• Set task:
In the forum thread on PCI display cards, which Radeon model does wblock@ say he tested in both AGP and PCI versions?

Thanks ! But anyway, what's the best PCI Display anyone suggest to me ?


----------



## wblock@ (Sep 11, 2009)

You might check with Robert Noland on whether the PCI Matrox can't be made to work.  Kind of had the impression that some did, but my G450s are both AGP and haven't been used since I gave up trying to keep them running and switched to Radeons.  (No idea about nVidia, they don't release programming info so I don't buy their cards.)

I've tested Radeon 7000 cards in both AGP and PCI versions.  They're cheap, not very fast, and a little noisy in the video.  If you can find one of the X-series (X700/X1550/X1650/X1950) in PCI, they should all work (untested by me, though).  My X1650 works very well, but is a PCIe version.

And if you can wait a little while, R600 support is being added to the radeon driver, and that should give more options (like maybe the HD2400).


----------



## yim (Sep 12, 2009)

• Records supplied:
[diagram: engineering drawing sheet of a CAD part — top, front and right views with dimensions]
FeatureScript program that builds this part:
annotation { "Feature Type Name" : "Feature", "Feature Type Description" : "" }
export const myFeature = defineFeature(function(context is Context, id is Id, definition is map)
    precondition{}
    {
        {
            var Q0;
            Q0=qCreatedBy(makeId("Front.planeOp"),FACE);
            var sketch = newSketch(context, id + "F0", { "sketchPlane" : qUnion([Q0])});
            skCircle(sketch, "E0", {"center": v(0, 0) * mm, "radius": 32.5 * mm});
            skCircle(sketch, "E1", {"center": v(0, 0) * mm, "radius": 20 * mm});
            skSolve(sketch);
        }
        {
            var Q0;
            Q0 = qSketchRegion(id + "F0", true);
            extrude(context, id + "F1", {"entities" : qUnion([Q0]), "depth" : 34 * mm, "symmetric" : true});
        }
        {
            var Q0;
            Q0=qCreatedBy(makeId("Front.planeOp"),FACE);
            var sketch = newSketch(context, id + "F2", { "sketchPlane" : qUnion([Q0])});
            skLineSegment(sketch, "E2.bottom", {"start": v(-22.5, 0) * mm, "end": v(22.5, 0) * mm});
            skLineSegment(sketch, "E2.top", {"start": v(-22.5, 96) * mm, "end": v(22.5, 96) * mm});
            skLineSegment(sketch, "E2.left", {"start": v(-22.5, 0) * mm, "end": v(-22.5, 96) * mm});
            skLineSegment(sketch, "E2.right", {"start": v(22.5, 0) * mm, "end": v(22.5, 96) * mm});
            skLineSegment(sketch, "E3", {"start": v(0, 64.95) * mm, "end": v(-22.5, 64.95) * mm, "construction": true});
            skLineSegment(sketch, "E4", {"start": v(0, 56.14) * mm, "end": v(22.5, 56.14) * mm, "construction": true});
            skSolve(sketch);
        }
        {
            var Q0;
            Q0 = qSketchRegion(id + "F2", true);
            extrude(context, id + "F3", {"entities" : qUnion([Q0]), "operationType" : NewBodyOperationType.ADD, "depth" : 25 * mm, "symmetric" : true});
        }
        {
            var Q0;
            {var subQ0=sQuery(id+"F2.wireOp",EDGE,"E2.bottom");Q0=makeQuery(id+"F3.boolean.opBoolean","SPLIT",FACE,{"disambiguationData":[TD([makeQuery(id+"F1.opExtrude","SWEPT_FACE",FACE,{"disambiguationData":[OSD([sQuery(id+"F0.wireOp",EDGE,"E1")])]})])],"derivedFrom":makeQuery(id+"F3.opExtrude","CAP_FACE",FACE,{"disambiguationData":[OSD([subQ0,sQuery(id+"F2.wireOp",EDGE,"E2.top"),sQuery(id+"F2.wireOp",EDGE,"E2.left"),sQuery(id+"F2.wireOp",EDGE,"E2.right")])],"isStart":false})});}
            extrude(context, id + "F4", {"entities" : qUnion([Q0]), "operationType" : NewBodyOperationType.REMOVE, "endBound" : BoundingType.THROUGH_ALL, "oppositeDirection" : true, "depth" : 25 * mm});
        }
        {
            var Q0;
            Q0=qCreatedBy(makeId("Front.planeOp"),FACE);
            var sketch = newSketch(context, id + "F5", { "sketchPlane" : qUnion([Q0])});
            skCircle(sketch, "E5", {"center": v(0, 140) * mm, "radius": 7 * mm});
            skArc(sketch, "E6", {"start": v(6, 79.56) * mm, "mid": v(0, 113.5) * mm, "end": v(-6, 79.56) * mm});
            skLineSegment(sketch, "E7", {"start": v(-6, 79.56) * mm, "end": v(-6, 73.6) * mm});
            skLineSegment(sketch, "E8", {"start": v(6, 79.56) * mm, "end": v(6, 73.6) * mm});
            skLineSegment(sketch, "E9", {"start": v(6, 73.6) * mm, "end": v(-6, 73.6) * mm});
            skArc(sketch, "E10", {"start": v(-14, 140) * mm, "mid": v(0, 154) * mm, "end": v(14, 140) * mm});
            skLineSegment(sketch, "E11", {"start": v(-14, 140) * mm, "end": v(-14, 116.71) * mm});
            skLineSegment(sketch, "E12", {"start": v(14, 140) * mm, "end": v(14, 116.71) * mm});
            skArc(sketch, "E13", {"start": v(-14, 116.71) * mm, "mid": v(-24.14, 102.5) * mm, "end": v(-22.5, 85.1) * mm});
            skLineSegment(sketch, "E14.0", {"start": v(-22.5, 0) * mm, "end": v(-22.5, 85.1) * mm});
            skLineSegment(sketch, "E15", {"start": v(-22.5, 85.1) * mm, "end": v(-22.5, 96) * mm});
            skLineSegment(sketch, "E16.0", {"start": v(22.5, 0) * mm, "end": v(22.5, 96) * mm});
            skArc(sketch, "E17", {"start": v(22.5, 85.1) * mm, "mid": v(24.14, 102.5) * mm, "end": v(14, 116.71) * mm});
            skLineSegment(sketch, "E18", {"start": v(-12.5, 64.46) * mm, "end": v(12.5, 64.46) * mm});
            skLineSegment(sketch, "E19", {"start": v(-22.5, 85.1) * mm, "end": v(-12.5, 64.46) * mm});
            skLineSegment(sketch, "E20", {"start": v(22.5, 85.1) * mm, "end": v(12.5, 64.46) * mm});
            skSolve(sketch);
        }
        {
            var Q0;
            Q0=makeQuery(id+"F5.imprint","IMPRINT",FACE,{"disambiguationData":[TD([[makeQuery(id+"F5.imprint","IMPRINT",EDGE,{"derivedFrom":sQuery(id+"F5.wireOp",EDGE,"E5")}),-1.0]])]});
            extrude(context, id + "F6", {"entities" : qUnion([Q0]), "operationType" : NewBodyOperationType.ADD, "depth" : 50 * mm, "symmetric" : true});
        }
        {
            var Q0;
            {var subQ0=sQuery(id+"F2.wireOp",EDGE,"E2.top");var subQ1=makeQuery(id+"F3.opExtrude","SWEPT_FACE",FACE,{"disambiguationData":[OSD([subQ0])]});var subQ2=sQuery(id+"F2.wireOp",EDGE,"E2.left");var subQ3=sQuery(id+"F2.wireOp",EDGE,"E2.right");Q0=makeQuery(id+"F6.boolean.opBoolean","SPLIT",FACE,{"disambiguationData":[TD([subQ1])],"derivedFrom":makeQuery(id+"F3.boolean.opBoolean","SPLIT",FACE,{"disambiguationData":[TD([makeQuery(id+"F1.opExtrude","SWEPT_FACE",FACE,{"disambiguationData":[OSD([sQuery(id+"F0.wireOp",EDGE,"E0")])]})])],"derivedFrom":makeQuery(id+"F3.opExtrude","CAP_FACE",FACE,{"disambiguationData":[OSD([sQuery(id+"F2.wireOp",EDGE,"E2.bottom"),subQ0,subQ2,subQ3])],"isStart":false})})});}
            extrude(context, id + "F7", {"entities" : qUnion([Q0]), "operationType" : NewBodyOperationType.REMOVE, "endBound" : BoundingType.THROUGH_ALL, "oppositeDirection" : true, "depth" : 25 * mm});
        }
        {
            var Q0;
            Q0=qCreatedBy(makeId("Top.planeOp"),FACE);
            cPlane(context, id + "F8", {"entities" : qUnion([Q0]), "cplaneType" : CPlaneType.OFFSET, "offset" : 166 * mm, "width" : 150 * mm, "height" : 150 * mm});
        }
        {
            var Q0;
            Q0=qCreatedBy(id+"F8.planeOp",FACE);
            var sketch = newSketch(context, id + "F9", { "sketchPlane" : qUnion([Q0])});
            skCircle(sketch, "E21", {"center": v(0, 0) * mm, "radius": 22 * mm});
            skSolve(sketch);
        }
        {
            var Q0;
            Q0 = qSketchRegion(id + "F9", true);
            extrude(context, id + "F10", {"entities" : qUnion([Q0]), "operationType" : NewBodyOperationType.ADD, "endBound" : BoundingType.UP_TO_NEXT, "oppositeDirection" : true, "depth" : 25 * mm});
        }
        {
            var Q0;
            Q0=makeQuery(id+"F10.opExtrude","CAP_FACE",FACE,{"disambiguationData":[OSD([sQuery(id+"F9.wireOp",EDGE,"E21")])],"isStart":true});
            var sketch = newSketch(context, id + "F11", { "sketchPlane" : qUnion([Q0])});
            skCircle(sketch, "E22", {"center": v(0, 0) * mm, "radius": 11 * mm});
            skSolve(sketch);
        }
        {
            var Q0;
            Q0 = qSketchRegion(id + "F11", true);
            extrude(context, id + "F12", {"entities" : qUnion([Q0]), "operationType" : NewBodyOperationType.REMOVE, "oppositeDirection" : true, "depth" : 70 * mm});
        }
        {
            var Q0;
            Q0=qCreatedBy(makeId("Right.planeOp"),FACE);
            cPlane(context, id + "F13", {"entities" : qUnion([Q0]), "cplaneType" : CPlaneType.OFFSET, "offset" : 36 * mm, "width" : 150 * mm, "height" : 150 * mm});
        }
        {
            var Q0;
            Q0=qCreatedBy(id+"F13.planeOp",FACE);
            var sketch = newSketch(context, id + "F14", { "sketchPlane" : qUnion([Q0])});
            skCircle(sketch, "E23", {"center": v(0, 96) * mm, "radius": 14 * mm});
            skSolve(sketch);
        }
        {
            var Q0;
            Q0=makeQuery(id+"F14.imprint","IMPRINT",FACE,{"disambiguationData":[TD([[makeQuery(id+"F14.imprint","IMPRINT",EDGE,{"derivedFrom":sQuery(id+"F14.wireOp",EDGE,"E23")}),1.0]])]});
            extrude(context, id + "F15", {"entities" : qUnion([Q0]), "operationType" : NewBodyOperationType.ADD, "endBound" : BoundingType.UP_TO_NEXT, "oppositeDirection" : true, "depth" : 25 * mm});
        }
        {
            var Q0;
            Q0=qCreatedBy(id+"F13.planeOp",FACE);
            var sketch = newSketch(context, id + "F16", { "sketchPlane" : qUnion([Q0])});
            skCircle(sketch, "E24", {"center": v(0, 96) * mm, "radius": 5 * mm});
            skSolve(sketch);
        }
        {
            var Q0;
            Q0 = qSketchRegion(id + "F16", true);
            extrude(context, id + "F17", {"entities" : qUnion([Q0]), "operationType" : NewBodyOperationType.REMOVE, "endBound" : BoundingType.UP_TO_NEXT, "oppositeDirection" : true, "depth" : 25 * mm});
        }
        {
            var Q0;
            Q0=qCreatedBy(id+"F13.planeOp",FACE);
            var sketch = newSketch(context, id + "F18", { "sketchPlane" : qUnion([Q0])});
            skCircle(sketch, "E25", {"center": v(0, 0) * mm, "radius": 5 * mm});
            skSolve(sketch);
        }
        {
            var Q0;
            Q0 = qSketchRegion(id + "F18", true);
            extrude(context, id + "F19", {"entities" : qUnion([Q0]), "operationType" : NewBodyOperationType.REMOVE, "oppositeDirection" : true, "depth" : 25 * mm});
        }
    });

• Reply to the task:
The Radeon 7000.